Google has continued to push the frontier of context length and multimodal reasoning with the release of Gemini 3.1 Ultra, a model that operates natively across text, image, audio and video and supports a context window in the region of two million tokens. The release pairs with an updated open-weights family, Gemma 4, engineered specifically for advanced reasoning and agentic workflows on smaller deployments.
The headline number, a two-million-token window, is more relevant for builders than for end users. At that scale, applications can keep the entirety of a long legal contract, a multi-day call-centre transcript or a large software repository in working memory rather than relying on retrieval. That changes the design pattern for several classes of enterprise application, in particular knowledge management and compliance review.

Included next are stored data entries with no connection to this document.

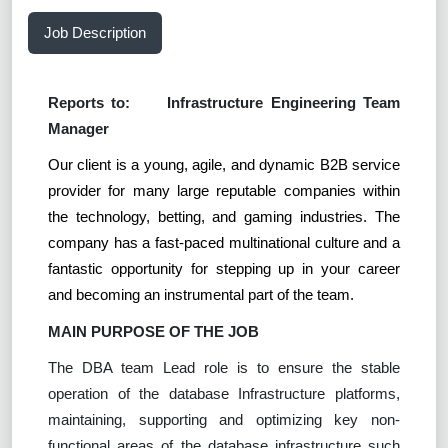
Job Description
Reports to:
Infrastructure Engineering Team
Manager
Our client is a young, agile, and dynamic B2B service
provider for many large reputable companies within
the technology, betting, and gaming industries. The
company has a fast-paced multinational culture and a
fantastic opportunity for stepping up in your career
and becoming an instrumental part of the team.
MAIN PURPOSE OF THE JOB
The DBA team Lead role is to ensure the stable
operation of the database Infrastructure platforms,
maintaining, supporting and optimizing key non-
functional areas of the database infrastructure such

Multimodality without transcription
Gemini 3.1 Ultra is positioned as a native multimodal model rather than a pipeline that converts audio and video into text before processing. For products such as meeting copilots, surveillance analytics and customer-experience recording, that means fewer integration seams and lower latency. It also implies a different cost surface, since audio and video tokens scale differently from text.
Gemma 4 takes a complementary route. Google has framed the family around "intelligence per parameter", suggesting a tighter focus on agentic tasks where developers want a model that can plan, call tools and run inside a constrained environment. Open-weights models still trail closed frontiers on the most demanding reasoning benchmarks, but the practical gap on common enterprise tasks has narrowed substantially over the past twelve months.
Enterprise positioning
The release lands at a moment when enterprise spending on AI has shifted toward platforms that offer multiple model families rather than a single foundation. Google Cloud has accelerated its own enterprise stack, and the company has continued to invest in security tooling that wraps frontier-model use with logging, retention controls and policy enforcement.
For regional buyers, the most relevant question is residency. Long-context models are particularly attractive in regulated sectors, but only if the data those windows hold can be processed in a way that satisfies UAE, Saudi or European requirements. Google has expanded its sovereign and hybrid offerings, and competitors are doing the same.
What it changes
The competitive picture continues to compress. OpenAI, Anthropic, Google and a clutch of well-funded challengers now ship updates within weeks of each other, and feature parity on basic capabilities is the norm rather than the exception. Where models still differentiate is on deployment surface, agentic orchestration depth and the realism of the customer references each vendor can put on a slide.